Hi. I have a problem with this exercise. I wanted to verify the greens theorem for the vector field $$F(x,y)=(3x+2y,x-y)$$ over the path $$\lambda[0,2\pi]\rightarrow{\mathbb{R}^2},\lambda(t)=(\cos t, \sin t)$$

The Green theorem says: $$\displaystyle\int_{C^+}Pdx+Qdy=\displaystyle\int_{}\int_{D}\left (\frac{{\partial Q}}{{\partial x}}-\frac{{\partial P}}{{\partial y}}\right ) dxdy$$
and I have: $$P(x,y)=x-y,Q(x,y)=3x+2y$$

So then I've made the line integral:
$$\displaystyle\int_{0}^{2\pi}\left [-(3\cos t +2 \sin t)\sin t+ (cos t -\sin t)\cos t\right ]dt=-\pi$$
Creo que esto esta bien, la integral la resolví con la computadora para no tener problemas :p

And then the double integral:
$$\displaystyle\int_{-1}^{1}\int_{-\sqrt[ ]{1-x^2}}^{\sqrt[ ]{1-x^2}}(1-2y)dydx=\pi$$

The problem is clearly with the sign.

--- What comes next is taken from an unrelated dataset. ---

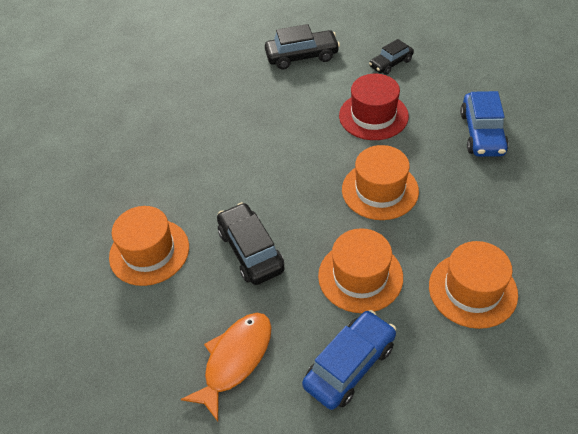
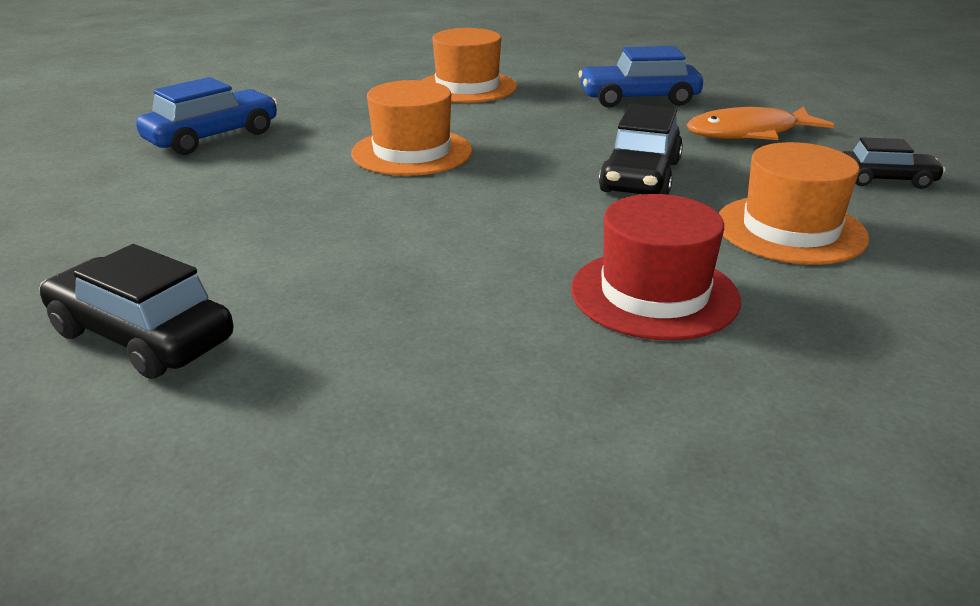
camera: 140 degrees left, 20 degrees down
orange hat [318,228,403,313] -> none
red hat [339,74,409,140] -> red hat moved to [571,194,741,340]
black car [369,39,414,75] -> black car moved to [843,137,946,189]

The mistake I think I've committed was putting on the reverse the integral limits for the double integral. I think that x should go from 1 to -1, but the thing is I don't know why. So I'm not pretty sure on how to determine the integral limits on this cases. I've tried to think about the parametrization, but I don't know what to do so. Its clear to me that the parametrization plays an important role in the sign of the integral. But I don't know how to reason this, so I wanted some help and suggestions. I'm not pretty sure if green theorem only reefers to positive oriented paths, if it isn't its clear to me that the parametrization, which determines the orientation of the path plays a determinant role over the limits of integration, because inverting the limits I get the opposite sign for the integral, right?

Bye there.

Last edited: Jul 30, 2011
2. Jul 30, 2011

### dyem

You did something wrong: P=3x+2y, Q=x-y.
With that, if you do the calculus the answer is right.

3. Jul 31, 2011

### Telemachus

Thanks, I've found the mistake :D